La Química fue el campo de conocimiento más importante para la propia trayectoria profesional de Alfred Nobel, uno de los empresarios y emprendedores más prolíficos de los últimos tiempos. Tal vez, por la culpa de haber inventado la dinamita, a finales del siglo XIX, este avispado químico nórdico –que hablaba varios idiomas y que patentó más de 350 desarrollos tecnológicos– sentía la necesidad de retribuir a la sociedad de alguna manera, pues había encendido la mecha de origen y posibilitado la expansión de los explosivos contemporáneos.

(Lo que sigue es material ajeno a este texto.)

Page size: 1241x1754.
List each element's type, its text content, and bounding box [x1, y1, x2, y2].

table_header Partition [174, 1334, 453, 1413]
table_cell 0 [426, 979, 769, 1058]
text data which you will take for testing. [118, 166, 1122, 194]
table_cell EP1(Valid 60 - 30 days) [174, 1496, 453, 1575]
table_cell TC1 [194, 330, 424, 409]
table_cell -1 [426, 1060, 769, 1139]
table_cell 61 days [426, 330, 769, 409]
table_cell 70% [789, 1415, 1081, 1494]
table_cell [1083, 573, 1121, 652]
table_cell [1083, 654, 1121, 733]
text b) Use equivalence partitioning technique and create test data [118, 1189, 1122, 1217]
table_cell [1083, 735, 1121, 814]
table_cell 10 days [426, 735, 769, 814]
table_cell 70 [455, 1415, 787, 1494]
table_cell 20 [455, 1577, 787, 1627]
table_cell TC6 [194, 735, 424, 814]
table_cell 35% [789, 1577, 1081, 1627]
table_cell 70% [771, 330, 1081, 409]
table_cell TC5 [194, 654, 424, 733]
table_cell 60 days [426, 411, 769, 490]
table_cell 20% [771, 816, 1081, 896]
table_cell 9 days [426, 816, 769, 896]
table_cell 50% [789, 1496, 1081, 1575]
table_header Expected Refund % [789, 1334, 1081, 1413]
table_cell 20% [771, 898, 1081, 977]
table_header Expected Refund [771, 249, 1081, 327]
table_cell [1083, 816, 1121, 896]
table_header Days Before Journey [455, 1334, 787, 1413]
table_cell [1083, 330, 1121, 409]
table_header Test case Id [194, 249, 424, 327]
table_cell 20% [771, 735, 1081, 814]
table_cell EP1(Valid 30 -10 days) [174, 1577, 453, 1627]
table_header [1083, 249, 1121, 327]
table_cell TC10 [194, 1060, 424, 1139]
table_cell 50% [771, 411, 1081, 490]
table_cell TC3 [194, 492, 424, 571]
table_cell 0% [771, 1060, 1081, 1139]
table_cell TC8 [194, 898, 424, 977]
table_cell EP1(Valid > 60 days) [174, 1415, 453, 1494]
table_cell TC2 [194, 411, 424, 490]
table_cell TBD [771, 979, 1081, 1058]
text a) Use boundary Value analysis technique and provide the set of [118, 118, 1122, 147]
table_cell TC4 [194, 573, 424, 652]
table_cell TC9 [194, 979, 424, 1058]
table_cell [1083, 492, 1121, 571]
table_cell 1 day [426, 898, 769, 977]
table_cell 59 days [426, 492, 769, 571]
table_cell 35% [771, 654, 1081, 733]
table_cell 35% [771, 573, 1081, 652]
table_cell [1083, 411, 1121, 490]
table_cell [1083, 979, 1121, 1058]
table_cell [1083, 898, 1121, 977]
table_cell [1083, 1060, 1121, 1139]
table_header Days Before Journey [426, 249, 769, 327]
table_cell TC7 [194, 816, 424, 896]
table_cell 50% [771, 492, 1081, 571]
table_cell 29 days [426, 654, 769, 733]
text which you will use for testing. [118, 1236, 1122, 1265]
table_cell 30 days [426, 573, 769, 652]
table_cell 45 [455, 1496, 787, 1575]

Entre 1901 y 2017, el Nobel fue entregado en 109 oportunidades, con un total de 178 individuos laureados (ya que, por supuesto, muchos fueron compartidos) y solo cuatro mujeres fueron distinguidas: Marie Curie (1911), su hija Iréne Joliot-Curie (1935), Dorothy Crowfoot Hodgkin (1964) y Ada E. Yonath (2009). El dato curioso –que, además, tiene la virtud de exhibir el modo en que los avances siempre se producen en escenarios históricos y, por tanto, culturales– es que en 1938 y 1939, durante los comienzos de la Primera Guerra Mundial, Richard Kuhn y Adolf Butenandt fueron obligados por el propio Adolf Hitler a rechazar el premio. No obstante, para el consuelo de sus egos destrozados, fueron a recibir sus correspondientes diplomas y medallas una vez concluido el conflicto bélico. 

Frances Arnold, por lo tanto, es la quinta mujer en recibir el Nobel en esta categoría. Desde 2009, cuando Ada Yonath fue distinguida por sus investigaciones respecto de la estructura y la función de los ribosomas, ninguna científica había sido reconocida en este terreno. Esta buena noticia se suma a la conocida el martes, cuando desde Estocolmo informaron que Donna Strickland recibiría el Nobel en Física. En apariencia, de manera saludable, algo se ha transformado en el mundo. Tal vez, definitivamente, la marea verde está demoliendo de una vez y para siempre los techos de cristal que, de manera desafortunada, también comprimen el mundo científico y asfixian las chances de talentos inigualables.